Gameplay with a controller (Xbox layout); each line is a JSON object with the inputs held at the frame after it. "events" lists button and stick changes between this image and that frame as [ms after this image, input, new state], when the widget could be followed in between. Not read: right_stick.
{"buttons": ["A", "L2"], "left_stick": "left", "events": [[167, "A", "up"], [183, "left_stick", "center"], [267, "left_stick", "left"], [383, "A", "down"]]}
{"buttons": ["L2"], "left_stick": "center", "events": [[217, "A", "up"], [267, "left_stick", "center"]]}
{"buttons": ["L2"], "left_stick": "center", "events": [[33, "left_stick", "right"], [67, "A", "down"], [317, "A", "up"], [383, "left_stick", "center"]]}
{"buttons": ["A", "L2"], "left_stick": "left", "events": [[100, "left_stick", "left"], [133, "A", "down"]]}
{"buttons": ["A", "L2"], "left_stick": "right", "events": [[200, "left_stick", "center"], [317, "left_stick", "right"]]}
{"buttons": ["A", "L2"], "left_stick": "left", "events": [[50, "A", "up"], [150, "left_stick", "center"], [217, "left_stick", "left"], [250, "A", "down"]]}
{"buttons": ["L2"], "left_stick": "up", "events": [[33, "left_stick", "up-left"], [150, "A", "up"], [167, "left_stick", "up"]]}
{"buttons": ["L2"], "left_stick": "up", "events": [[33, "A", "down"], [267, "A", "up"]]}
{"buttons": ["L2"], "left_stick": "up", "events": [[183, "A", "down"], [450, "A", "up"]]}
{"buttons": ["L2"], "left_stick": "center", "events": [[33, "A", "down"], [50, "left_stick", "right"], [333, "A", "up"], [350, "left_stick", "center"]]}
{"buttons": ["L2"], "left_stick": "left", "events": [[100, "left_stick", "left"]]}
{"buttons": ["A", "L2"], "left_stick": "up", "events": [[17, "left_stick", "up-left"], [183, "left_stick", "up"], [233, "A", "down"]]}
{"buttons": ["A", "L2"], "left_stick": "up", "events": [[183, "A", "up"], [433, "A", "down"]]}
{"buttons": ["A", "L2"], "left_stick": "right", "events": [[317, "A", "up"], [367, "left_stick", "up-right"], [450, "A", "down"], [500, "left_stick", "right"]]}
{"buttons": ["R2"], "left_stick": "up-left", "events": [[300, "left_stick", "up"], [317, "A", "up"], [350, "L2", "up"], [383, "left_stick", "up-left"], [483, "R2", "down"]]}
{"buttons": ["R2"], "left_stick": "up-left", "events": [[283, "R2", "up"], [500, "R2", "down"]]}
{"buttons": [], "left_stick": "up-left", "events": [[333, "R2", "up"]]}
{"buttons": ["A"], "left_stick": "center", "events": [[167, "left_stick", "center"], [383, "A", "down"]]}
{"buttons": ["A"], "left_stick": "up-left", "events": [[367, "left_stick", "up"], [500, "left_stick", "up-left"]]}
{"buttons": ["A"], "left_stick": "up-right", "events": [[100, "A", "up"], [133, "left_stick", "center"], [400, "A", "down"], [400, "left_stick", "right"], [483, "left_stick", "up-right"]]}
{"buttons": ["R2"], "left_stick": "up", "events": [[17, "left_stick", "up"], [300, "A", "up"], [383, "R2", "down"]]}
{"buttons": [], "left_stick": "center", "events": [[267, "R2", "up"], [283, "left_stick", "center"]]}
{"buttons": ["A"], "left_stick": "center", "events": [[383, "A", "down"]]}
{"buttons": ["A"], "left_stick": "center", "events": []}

.....

» **TASK BRIEF**
Everything in the listing above should be duplicated exactly.

» **RESPONSE TO THIS TASK**
Gameplay with a controller (Xbox layout); each line is a JSON object with the inputs held at the frame after it. "events" lists button and stick changes between this image and that frame as [ms after this image, input, new state], when the widget could be followed in between. Not read: right_stick.
{"buttons": ["A", "L2"], "left_stick": "left", "events": [[167, "A", "up"], [183, "left_stick", "center"], [267, "left_stick", "left"], [383, "A", "down"]]}
{"buttons": ["L2"], "left_stick": "center", "events": [[217, "A", "up"], [267, "left_stick", "center"]]}
{"buttons": ["L2"], "left_stick": "center", "events": [[33, "left_stick", "right"], [67, "A", "down"], [317, "A", "up"], [383, "left_stick", "center"]]}
{"buttons": ["A", "L2"], "left_stick": "left", "events": [[100, "left_stick", "left"], [133, "A", "down"]]}
{"buttons": ["A", "L2"], "left_stick": "right", "events": [[200, "left_stick", "center"], [317, "left_stick", "right"]]}
{"buttons": ["A", "L2"], "left_stick": "left", "events": [[50, "A", "up"], [150, "left_stick", "center"], [217, "left_stick", "left"], [250, "A", "down"]]}
{"buttons": ["L2"], "left_stick": "up", "events": [[33, "left_stick", "up-left"], [150, "A", "up"], [167, "left_stick", "up"]]}
{"buttons": ["L2"], "left_stick": "up", "events": [[33, "A", "down"], [267, "A", "up"]]}
{"buttons": ["L2"], "left_stick": "up", "events": [[183, "A", "down"], [450, "A", "up"]]}
{"buttons": ["L2"], "left_stick": "center", "events": [[33, "A", "down"], [50, "left_stick", "right"], [333, "A", "up"], [350, "left_stick", "center"]]}
{"buttons": ["L2"], "left_stick": "left", "events": [[100, "left_stick", "left"]]}
{"buttons": ["A", "L2"], "left_stick": "up", "events": [[17, "left_stick", "up-left"], [183, "left_stick", "up"], [233, "A", "down"]]}
{"buttons": ["A", "L2"], "left_stick": "up", "events": [[183, "A", "up"], [433, "A", "down"]]}
{"buttons": ["A", "L2"], "left_stick": "right", "events": [[317, "A", "up"], [367, "left_stick", "up-right"], [450, "A", "down"], [500, "left_stick", "right"]]}
{"buttons": ["R2"], "left_stick": "up-left", "events": [[300, "left_stick", "up"], [317, "A", "up"], [350, "L2", "up"], [383, "left_stick", "up-left"], [483, "R2", "down"]]}
{"buttons": ["R2"], "left_stick": "up-left", "events": [[283, "R2", "up"], [500, "R2", "down"]]}
{"buttons": [], "left_stick": "up-left", "events": [[333, "R2", "up"]]}
{"buttons": ["A"], "left_stick": "center", "events": [[167, "left_stick", "center"], [383, "A", "down"]]}
{"buttons": ["A"], "left_stick": "up-left", "events": [[367, "left_stick", "up"], [500, "left_stick", "up-left"]]}
{"buttons": ["A"], "left_stick": "up-right", "events": [[100, "A", "up"], [133, "left_stick", "center"], [400, "A", "down"], [400, "left_stick", "right"], [483, "left_stick", "up-right"]]}
{"buttons": ["R2"], "left_stick": "up", "events": [[17, "left_stick", "up"], [300, "A", "up"], [383, "R2", "down"]]}
{"buttons": [], "left_stick": "center", "events": [[267, "R2", "up"], [283, "left_stick", "center"]]}
{"buttons": ["A"], "left_stick": "center", "events": [[383, "A", "down"]]}
{"buttons": ["A"], "left_stick": "center", "events": []}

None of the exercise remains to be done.